On Wed, Jul 07, 2010 at 09:56:08AM +0100, Patrick Browne wrote:
> Hi,
> In Haskell what roles are played by 1)lambda calculus and 2) equational
> logic? Are these roles related?
> 
> Hopefully this question can be answered at a level suitable for this forum.

Since no one else has responded I'll take a quick stab at answering,
and others can fill in more information as appropriate, or ask further
questions.

  1) In general, the lambda calculus is seen as foundational
     conceptual basis for functional programming: Haskell has
     anonymous lambda expressions, higher-order functions, and
     currying, all of which come directly from the lambda calculus.
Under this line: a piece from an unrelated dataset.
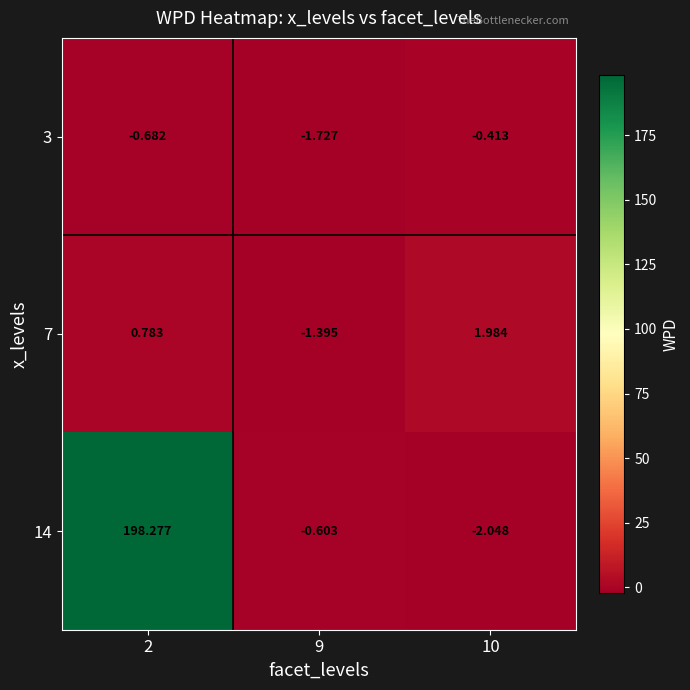

At how many categories does at least one series exceed 136?

1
     More specifically, GHC's core language is based on a variant of
     System F omega, which is a fancy version of the simply-typed
     lambda calculus with polymorphism and type constructors.  If you
     were to print out the core language code generated by GHC for
     some Haskell program, you would essentially see a bunch of lambda
     calculus expressions.

  2) Haskell is able to embrace equational logic because of its
     insistence on purity: in a Haskell program (leaving aside for the
     moment things like seq and unsafePerformIO) you can always
     "replace equals by equals" (where equality is the normal
     beta-equality for System F omega, plus definitional equality
     introduced by Haskell declarations) without changing the
     semantics of your program. So the story of an equational logic
     for System F omega and the story of evaluating Haskell programs
     are to a large extent the same story.  Coming up with equational
     logics corresponding to most imperative languages (or even a
     non-pure functional language like OCaml) is massively complicated
     by the need to keep track of an implicit "state of the world" due
     to the presence of side effects.

I am not sure what to say about their relationship.  Perhaps my above
answers have already shed some light on that.